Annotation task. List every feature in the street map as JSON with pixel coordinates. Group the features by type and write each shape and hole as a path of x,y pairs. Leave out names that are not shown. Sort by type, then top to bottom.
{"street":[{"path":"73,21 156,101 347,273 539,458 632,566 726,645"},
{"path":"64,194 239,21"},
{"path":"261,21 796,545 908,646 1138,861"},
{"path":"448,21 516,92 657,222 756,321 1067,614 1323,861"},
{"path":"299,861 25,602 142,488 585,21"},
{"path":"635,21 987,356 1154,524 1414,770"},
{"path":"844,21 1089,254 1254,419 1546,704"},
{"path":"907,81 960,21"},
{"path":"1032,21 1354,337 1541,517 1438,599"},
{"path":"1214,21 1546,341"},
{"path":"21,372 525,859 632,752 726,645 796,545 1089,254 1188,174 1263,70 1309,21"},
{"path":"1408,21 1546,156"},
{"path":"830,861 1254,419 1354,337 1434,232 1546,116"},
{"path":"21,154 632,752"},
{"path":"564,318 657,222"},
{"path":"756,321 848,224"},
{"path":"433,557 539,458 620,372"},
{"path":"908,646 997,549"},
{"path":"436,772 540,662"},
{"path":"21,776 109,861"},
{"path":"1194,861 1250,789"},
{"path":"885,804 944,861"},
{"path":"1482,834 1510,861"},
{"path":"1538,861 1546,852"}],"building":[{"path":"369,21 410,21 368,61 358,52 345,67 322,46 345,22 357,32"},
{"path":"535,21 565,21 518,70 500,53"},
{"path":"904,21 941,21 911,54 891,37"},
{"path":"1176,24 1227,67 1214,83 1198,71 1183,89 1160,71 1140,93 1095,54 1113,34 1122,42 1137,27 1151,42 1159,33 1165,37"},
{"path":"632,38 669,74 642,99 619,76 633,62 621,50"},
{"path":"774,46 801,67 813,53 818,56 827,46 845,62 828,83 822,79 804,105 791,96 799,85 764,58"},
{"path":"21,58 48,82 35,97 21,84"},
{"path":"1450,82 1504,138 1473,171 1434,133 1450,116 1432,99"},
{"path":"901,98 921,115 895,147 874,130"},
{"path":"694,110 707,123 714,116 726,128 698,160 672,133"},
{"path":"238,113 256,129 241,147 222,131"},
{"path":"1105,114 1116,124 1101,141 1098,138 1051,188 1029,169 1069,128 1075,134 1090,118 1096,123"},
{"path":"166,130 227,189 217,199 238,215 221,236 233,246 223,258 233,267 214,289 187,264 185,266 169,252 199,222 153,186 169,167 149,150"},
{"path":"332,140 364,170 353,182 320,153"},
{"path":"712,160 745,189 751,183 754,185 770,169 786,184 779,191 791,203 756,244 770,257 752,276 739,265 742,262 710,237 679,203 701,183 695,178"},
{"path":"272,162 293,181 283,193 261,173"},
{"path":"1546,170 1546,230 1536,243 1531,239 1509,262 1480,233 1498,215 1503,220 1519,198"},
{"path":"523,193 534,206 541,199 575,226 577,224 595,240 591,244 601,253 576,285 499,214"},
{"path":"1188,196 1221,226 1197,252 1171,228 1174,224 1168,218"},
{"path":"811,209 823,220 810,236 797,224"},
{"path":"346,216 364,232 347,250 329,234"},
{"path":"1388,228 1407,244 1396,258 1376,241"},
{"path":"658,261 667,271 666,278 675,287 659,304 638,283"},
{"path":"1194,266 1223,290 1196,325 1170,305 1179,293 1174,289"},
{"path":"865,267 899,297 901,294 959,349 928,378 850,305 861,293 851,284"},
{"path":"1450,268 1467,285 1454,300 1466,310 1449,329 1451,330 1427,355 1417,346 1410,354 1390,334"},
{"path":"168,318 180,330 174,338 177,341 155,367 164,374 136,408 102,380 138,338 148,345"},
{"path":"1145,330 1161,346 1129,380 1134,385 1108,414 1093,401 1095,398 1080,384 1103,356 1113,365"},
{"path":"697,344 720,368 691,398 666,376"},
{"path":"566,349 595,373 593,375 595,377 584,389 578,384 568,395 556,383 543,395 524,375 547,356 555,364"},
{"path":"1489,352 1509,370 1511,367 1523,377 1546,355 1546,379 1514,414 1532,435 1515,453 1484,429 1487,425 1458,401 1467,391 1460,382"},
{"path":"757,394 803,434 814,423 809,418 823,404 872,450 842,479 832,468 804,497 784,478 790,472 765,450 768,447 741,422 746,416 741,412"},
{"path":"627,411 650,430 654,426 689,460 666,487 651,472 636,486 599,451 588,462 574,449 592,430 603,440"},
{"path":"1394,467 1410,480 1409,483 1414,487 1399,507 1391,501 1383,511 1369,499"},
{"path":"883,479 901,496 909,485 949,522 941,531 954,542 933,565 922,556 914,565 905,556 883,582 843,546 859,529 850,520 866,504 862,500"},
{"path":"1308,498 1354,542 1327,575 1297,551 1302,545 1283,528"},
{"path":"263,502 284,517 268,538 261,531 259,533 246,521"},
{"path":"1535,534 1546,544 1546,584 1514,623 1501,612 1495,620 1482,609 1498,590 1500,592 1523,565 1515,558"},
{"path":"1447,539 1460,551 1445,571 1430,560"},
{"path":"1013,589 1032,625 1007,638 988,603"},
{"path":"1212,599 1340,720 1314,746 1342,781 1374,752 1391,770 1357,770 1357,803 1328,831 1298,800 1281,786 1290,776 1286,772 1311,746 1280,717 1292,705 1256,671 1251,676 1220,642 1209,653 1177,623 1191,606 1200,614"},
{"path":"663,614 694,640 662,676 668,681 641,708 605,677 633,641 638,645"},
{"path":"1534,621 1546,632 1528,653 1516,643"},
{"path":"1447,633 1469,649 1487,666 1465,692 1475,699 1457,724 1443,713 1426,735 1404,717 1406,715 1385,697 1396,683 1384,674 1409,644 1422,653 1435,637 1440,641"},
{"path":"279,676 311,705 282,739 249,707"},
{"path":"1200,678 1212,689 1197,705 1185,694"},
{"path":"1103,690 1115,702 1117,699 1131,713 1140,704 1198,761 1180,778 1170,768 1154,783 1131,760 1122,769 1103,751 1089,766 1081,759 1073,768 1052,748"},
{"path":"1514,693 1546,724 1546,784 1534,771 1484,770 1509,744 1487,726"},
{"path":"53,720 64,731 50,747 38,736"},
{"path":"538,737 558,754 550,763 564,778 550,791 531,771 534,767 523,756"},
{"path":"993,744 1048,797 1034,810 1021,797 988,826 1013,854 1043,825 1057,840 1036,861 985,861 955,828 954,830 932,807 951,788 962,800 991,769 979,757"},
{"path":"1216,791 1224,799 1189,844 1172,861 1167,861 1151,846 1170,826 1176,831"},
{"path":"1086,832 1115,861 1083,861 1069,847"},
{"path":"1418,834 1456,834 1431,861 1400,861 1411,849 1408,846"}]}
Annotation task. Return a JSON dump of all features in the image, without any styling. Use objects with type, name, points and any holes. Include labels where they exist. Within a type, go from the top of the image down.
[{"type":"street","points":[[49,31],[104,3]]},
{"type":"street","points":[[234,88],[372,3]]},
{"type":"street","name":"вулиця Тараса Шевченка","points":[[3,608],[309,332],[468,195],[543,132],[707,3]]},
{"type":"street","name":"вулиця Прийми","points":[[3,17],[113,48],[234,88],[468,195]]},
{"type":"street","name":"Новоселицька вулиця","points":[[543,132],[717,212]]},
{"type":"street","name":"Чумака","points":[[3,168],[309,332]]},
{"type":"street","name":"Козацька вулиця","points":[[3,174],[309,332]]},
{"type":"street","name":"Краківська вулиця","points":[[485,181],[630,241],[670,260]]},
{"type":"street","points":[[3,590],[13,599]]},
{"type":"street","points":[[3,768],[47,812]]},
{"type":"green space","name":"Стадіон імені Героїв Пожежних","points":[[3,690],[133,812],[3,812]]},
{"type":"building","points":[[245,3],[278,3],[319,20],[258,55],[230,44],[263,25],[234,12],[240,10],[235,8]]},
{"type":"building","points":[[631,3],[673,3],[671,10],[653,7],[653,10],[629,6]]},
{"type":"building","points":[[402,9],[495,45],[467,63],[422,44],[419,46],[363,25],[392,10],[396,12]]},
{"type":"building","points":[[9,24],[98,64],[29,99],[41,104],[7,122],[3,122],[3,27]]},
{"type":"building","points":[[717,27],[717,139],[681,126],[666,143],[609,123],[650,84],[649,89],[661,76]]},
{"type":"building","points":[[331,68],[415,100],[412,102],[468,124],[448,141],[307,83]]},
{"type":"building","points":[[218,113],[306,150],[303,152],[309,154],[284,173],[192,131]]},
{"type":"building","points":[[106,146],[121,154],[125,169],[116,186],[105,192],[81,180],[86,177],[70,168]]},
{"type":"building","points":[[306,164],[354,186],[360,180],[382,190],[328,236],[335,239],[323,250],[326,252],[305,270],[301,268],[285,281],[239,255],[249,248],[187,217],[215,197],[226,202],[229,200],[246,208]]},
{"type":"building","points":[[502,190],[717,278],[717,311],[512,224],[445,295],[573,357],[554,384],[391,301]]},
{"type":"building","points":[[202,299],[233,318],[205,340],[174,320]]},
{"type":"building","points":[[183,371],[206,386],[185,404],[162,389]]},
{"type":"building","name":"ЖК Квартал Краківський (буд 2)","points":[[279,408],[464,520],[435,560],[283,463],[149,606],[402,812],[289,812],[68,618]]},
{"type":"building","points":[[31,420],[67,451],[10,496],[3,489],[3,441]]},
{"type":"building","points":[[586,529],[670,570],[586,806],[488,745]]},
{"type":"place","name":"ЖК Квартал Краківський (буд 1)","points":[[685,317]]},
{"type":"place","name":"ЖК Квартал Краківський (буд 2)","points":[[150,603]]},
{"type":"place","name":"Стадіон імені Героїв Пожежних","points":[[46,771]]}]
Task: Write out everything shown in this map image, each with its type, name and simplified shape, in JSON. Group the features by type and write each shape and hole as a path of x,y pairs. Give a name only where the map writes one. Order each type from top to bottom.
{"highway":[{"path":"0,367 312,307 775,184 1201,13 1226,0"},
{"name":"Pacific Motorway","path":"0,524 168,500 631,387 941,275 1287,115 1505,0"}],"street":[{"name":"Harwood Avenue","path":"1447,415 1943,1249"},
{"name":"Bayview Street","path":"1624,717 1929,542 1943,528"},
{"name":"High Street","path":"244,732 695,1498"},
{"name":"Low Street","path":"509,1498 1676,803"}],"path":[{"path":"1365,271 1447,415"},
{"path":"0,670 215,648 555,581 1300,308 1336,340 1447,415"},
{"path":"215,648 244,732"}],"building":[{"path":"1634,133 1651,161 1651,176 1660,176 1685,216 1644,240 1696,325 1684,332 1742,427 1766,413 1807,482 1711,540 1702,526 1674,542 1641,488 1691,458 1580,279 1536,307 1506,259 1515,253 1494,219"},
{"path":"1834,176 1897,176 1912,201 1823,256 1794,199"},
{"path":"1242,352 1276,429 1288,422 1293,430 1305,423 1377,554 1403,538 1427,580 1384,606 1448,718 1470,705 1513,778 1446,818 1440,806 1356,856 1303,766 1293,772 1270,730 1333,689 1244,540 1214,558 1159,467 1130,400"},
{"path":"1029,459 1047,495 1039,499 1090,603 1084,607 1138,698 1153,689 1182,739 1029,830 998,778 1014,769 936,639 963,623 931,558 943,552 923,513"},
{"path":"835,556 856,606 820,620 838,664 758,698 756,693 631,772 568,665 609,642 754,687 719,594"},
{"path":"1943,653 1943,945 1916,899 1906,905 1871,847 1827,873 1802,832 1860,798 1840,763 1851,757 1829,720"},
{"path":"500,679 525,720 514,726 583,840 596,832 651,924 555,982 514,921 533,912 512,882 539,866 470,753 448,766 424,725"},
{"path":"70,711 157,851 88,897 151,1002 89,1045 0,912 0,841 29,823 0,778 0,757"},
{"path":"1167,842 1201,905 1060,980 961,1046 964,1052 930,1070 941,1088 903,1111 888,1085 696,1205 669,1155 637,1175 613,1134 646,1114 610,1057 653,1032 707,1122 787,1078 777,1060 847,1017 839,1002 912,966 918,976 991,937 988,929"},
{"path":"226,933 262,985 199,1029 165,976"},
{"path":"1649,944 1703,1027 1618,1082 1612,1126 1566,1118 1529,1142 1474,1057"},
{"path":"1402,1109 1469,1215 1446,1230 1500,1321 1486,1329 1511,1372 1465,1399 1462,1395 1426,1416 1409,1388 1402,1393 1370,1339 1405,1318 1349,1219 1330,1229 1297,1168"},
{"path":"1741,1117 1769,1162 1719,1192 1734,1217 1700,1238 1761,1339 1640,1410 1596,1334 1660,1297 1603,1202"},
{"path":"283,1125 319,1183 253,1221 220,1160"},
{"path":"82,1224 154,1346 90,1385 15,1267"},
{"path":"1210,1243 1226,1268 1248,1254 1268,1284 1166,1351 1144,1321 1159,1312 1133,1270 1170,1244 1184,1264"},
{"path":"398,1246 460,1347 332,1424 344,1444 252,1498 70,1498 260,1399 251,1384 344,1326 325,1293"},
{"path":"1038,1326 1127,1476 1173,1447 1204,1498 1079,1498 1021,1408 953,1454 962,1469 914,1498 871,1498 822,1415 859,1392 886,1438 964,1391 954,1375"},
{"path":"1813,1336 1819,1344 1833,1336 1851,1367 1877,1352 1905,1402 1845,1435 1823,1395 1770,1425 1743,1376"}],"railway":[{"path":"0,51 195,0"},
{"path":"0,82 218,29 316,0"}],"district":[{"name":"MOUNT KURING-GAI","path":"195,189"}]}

→ **Exercise aim**
Every line in the data above that includes the word "вулиця" should be copied.

→ **Written reply**
{"type":"street","name":"вулиця Тараса Шевченка","points":[[3,608],[309,332],[468,195],[543,132],[707,3]]},
{"type":"street","name":"вулиця Прийми","points":[[3,17],[113,48],[234,88],[468,195]]},
{"type":"street","name":"Новоселицька вулиця","points":[[543,132],[717,212]]},
{"type":"street","name":"Козацька вулиця","points":[[3,174],[309,332]]},
{"type":"street","name":"Краківська вулиця","points":[[485,181],[630,241],[670,260]]},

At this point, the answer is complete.